Problem requirements:
Would you output the entries below only from the line containing "Parts. CHAP. XVIII." through the line containing "ſame. CHAP. XX.", exactly as they stand and with both ends included?

Dataset entries
■ ■ ■
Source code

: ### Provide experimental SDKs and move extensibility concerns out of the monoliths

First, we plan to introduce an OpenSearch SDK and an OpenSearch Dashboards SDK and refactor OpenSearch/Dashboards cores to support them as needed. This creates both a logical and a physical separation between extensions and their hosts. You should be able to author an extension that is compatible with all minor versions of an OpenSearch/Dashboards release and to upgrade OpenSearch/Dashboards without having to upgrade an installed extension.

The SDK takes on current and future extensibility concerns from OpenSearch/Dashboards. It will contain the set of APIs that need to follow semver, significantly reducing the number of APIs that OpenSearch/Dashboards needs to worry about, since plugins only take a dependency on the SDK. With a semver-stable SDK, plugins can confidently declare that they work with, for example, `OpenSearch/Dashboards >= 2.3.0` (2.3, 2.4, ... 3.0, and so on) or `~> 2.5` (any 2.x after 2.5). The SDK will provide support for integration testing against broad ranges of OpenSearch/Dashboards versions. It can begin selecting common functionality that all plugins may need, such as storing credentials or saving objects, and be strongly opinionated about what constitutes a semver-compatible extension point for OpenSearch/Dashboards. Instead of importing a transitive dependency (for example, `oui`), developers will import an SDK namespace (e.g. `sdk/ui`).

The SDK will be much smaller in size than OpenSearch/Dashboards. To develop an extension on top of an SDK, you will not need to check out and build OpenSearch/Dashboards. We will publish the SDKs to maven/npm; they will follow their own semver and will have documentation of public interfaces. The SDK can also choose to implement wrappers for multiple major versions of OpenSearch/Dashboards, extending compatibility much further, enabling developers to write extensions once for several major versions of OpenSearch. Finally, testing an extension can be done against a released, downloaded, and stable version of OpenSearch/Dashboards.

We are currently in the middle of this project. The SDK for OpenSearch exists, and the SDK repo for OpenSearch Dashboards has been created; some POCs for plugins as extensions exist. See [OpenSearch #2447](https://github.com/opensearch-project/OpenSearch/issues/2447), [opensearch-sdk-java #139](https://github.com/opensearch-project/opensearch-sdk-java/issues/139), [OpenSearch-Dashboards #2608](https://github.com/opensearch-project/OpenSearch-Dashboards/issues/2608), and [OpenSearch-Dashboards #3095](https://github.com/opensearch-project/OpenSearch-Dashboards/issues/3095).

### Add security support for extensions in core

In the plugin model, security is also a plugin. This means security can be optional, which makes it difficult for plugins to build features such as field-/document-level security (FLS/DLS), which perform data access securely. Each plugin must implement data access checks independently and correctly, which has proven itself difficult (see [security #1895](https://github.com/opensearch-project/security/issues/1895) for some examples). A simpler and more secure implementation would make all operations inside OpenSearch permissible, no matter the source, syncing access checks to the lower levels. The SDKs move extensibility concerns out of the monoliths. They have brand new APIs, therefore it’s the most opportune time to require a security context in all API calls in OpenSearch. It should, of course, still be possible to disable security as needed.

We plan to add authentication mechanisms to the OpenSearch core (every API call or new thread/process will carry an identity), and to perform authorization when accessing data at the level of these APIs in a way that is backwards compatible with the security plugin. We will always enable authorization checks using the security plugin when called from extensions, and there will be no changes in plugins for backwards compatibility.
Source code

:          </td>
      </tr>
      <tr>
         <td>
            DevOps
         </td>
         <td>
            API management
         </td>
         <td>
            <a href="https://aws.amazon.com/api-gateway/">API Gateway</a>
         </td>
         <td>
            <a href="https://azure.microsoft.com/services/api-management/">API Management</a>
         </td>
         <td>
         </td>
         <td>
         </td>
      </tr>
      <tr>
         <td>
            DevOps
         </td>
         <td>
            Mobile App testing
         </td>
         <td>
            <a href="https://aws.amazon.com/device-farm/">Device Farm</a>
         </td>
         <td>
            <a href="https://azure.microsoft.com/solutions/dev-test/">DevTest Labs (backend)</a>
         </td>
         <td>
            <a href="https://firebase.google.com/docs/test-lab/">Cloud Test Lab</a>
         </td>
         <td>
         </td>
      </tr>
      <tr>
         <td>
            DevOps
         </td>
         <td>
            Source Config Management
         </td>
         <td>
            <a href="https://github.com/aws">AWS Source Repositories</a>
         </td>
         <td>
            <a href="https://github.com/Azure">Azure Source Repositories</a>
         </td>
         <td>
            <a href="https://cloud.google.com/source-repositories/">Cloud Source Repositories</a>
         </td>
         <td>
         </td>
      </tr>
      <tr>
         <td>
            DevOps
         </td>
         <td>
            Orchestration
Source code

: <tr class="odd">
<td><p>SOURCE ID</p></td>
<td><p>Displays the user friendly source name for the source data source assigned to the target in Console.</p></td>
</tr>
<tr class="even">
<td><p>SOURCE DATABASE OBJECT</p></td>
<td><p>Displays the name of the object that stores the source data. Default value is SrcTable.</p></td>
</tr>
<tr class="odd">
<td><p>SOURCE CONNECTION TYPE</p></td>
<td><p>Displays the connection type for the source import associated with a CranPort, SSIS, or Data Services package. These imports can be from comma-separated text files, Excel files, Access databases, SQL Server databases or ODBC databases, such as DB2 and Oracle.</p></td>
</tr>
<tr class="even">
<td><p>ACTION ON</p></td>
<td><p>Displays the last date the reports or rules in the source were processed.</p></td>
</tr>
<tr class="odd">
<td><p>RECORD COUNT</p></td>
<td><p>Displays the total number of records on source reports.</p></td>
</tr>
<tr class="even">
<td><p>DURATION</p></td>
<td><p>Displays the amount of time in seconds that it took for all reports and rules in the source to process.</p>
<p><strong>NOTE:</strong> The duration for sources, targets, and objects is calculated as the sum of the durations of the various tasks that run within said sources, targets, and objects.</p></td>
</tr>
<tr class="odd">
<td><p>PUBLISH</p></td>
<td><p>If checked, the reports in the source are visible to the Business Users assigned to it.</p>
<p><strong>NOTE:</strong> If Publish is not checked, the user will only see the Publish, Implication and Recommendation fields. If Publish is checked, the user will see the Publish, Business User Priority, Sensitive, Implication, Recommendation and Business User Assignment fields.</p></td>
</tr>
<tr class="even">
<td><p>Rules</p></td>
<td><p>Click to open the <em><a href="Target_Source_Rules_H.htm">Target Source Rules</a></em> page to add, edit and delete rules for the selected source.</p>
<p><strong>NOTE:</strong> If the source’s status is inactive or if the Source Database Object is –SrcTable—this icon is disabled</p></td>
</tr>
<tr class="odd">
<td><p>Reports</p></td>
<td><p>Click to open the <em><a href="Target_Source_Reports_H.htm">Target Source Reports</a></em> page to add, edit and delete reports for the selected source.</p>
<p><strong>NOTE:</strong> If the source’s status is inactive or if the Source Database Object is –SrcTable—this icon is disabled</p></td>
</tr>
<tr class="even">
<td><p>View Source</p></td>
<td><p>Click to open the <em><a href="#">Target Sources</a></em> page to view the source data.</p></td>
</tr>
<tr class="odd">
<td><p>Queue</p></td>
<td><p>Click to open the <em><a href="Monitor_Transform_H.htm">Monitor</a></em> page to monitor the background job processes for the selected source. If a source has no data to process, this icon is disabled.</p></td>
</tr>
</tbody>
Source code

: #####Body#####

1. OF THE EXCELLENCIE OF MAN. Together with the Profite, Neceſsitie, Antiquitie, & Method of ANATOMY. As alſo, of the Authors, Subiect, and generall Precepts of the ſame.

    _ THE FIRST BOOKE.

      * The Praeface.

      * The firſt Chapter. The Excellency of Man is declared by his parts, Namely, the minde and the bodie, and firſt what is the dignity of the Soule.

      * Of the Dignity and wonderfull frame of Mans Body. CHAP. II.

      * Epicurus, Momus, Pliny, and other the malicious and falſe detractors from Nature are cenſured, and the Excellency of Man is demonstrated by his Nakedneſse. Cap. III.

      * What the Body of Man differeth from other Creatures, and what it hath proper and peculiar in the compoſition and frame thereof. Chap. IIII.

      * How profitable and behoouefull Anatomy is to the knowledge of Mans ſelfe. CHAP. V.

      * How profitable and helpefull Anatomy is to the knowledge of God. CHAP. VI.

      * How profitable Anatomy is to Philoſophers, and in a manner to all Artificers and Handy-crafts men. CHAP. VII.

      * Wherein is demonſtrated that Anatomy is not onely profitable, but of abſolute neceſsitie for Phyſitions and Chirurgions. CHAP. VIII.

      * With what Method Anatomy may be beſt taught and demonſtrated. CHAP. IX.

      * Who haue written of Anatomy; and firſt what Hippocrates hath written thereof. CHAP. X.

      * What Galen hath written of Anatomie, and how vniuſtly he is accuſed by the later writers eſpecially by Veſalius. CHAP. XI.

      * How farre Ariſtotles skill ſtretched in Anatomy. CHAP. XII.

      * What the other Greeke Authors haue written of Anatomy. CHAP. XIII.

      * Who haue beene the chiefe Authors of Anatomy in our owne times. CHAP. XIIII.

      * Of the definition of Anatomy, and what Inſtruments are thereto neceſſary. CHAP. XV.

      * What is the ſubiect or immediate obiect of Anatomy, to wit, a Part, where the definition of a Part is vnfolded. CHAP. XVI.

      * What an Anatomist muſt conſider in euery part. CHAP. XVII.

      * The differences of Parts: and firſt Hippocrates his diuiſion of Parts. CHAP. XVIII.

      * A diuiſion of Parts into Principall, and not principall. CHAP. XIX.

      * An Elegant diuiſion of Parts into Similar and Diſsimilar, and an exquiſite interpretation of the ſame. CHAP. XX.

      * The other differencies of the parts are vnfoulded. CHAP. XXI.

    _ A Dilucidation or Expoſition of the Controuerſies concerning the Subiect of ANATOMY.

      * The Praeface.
■ ■ ■
Response for this exercise:
      * The differences of Parts: and firſt Hippocrates his diuiſion of Parts. CHAP. XVIII.

      * A diuiſion of Parts into Principall, and not principall. CHAP. XIX.

      * An Elegant diuiſion of Parts into Similar and Diſsimilar, and an exquiſite interpretation of the ſame. CHAP. XX.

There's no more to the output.